Assignment
Skip the pictures and copy all the data that follows exactly.
---
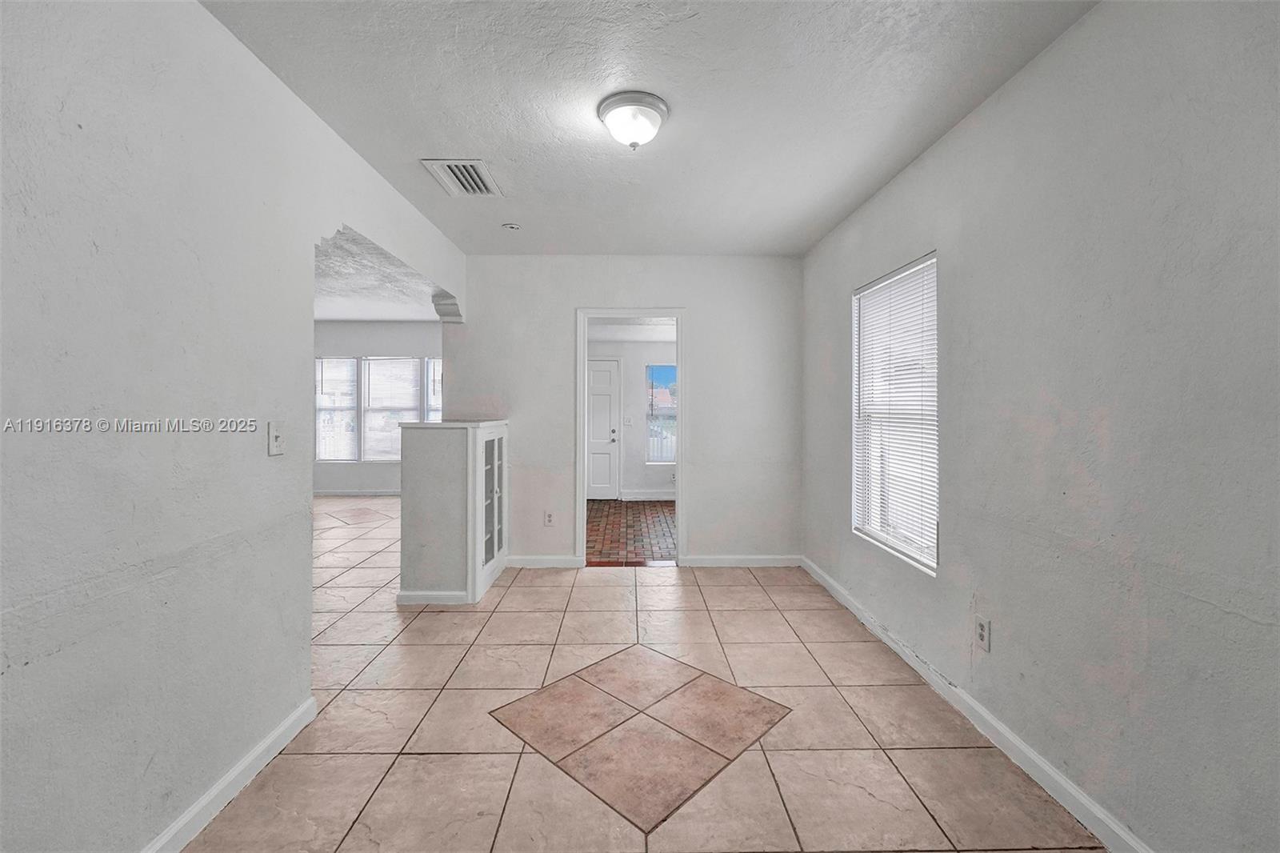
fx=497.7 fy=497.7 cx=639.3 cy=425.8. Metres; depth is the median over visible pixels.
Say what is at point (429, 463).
half wall
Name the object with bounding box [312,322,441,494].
far room wall
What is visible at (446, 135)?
ceiling
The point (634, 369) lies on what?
far room wall
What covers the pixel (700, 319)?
back wall
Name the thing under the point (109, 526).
left wall
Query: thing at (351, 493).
baseboard
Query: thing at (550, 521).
wall socket
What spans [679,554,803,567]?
baseboard
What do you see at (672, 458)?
far room window
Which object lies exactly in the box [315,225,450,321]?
far room ceiling
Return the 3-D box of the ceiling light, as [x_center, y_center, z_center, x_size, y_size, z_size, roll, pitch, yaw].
[-0.027,-1.268,2.144,0.305,0.156,0.301,0,1,-1]
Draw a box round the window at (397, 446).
[363,356,423,459]
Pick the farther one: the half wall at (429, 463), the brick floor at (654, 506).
the brick floor at (654, 506)
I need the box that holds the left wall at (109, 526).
[0,2,467,852]
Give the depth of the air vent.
2.68 m
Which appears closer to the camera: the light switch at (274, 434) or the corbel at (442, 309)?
the light switch at (274, 434)
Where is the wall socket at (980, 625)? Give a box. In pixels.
[973,615,990,650]
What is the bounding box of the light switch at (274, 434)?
[267,420,284,455]
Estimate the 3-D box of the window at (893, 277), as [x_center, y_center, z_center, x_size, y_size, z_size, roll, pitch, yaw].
[1.444,-0.069,2.765,0.107,1.533,0.918,0,1,-1]
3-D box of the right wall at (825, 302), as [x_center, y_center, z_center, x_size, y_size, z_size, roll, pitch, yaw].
[1.495,-0.037,1.734,0.153,2.585,5.226,0,1,-1]
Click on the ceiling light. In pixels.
(654, 108)
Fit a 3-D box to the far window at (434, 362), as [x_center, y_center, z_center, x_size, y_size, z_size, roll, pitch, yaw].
[-2.800,-0.301,7.637,0.951,1.562,0.131,0,1,-1]
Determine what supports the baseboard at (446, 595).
attached to the half wall at (429, 463)
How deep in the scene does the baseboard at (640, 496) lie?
7.26 m
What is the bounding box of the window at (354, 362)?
[315,355,359,461]
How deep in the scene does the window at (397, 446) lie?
7.75 m
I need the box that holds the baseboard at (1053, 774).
[801,556,1151,852]
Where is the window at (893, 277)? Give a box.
[852,252,939,573]
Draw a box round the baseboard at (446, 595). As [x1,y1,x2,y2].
[396,590,472,605]
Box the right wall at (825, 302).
[801,0,1279,852]
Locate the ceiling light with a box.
[597,91,669,148]
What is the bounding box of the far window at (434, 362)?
[424,356,443,422]
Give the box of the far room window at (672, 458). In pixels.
[644,363,677,464]
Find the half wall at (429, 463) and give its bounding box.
[398,420,510,606]
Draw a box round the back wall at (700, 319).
[446,255,801,567]
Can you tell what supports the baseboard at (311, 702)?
attached to the left wall at (109, 526)
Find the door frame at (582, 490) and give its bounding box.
[575,307,685,567]
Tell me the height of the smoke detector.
0.037 m
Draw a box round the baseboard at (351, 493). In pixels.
[313,488,401,495]
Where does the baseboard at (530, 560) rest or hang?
attached to the back wall at (700, 319)
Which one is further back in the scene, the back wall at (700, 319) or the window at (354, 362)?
the window at (354, 362)
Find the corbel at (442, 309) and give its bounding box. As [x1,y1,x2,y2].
[431,292,464,322]
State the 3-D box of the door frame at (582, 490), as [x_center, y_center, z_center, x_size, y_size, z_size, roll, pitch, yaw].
[-0.060,0.133,4.177,1.113,2.111,0.167,0,1,-1]
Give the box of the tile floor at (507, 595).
---
Answer box
fx=497.7 fy=497.7 cx=639.3 cy=425.8. Metres; depth is the median over visible pixels.
Say what is at point (429, 463).
half wall
Name the object with bounding box [312,322,441,494].
far room wall
What is visible at (446, 135)?
ceiling
The point (634, 369) lies on what?
far room wall
What covers the pixel (700, 319)?
back wall
Name the thing under the point (109, 526).
left wall
Query: thing at (351, 493).
baseboard
Query: thing at (550, 521).
wall socket
What spans [679,554,803,567]?
baseboard
What do you see at (672, 458)?
far room window
Which object lies exactly in the box [315,225,450,321]?
far room ceiling
Return the 3-D box of the ceiling light, as [x_center, y_center, z_center, x_size, y_size, z_size, roll, pitch, yaw].
[-0.027,-1.268,2.144,0.305,0.156,0.301,0,1,-1]
Draw a box round the window at (397, 446).
[363,356,423,459]
Pick the farther one: the half wall at (429, 463), the brick floor at (654, 506).
the brick floor at (654, 506)
I need the box that holds the left wall at (109, 526).
[0,2,467,852]
Give the depth of the air vent.
2.68 m
Which appears closer to the camera: the light switch at (274, 434) or the corbel at (442, 309)?
the light switch at (274, 434)
Where is the wall socket at (980, 625)? Give a box. In pixels.
[973,615,990,650]
What is the bounding box of the light switch at (274, 434)?
[267,420,284,455]
Estimate the 3-D box of the window at (893, 277), as [x_center, y_center, z_center, x_size, y_size, z_size, roll, pitch, yaw].
[1.444,-0.069,2.765,0.107,1.533,0.918,0,1,-1]
3-D box of the right wall at (825, 302), as [x_center, y_center, z_center, x_size, y_size, z_size, roll, pitch, yaw].
[1.495,-0.037,1.734,0.153,2.585,5.226,0,1,-1]
Click on the ceiling light. In pixels.
(654, 108)
Fit a 3-D box to the far window at (434, 362), as [x_center, y_center, z_center, x_size, y_size, z_size, roll, pitch, yaw].
[-2.800,-0.301,7.637,0.951,1.562,0.131,0,1,-1]
Determine what supports the baseboard at (446, 595).
attached to the half wall at (429, 463)
How deep in the scene does the baseboard at (640, 496) lie?
7.26 m
What is the bounding box of the window at (354, 362)?
[315,355,359,461]
How deep in the scene does the window at (397, 446) lie?
7.75 m
I need the box that holds the baseboard at (1053, 774).
[801,556,1151,852]
Where is the window at (893, 277)? Give a box.
[852,252,939,573]
Draw a box round the baseboard at (446, 595). As [x1,y1,x2,y2].
[396,590,472,605]
Box the right wall at (825, 302).
[801,0,1279,852]
Locate the ceiling light with a box.
[597,91,669,148]
What is the bounding box of the far window at (434, 362)?
[424,356,443,422]
Give the box of the far room window at (672, 458). In pixels.
[644,363,677,464]
Find the half wall at (429, 463) and give its bounding box.
[398,420,510,606]
Draw a box round the back wall at (700, 319).
[446,255,801,567]
Can you tell what supports the baseboard at (311, 702)?
attached to the left wall at (109, 526)
Find the door frame at (582, 490) and give its bounding box.
[575,307,685,567]
Tell me the height of the smoke detector.
0.037 m
Draw a box round the baseboard at (351, 493). In pixels.
[313,488,401,495]
Where does the baseboard at (530, 560) rest or hang?
attached to the back wall at (700, 319)
Which one is further back in the scene, the back wall at (700, 319) or the window at (354, 362)?
the window at (354, 362)
Find the corbel at (442, 309) and give its bounding box. As [x1,y1,x2,y2].
[431,292,464,322]
State the 3-D box of the door frame at (582, 490), as [x_center, y_center, z_center, x_size, y_size, z_size, roll, pitch, yaw].
[-0.060,0.133,4.177,1.113,2.111,0.167,0,1,-1]
Give the box of the tile floor at (507, 595).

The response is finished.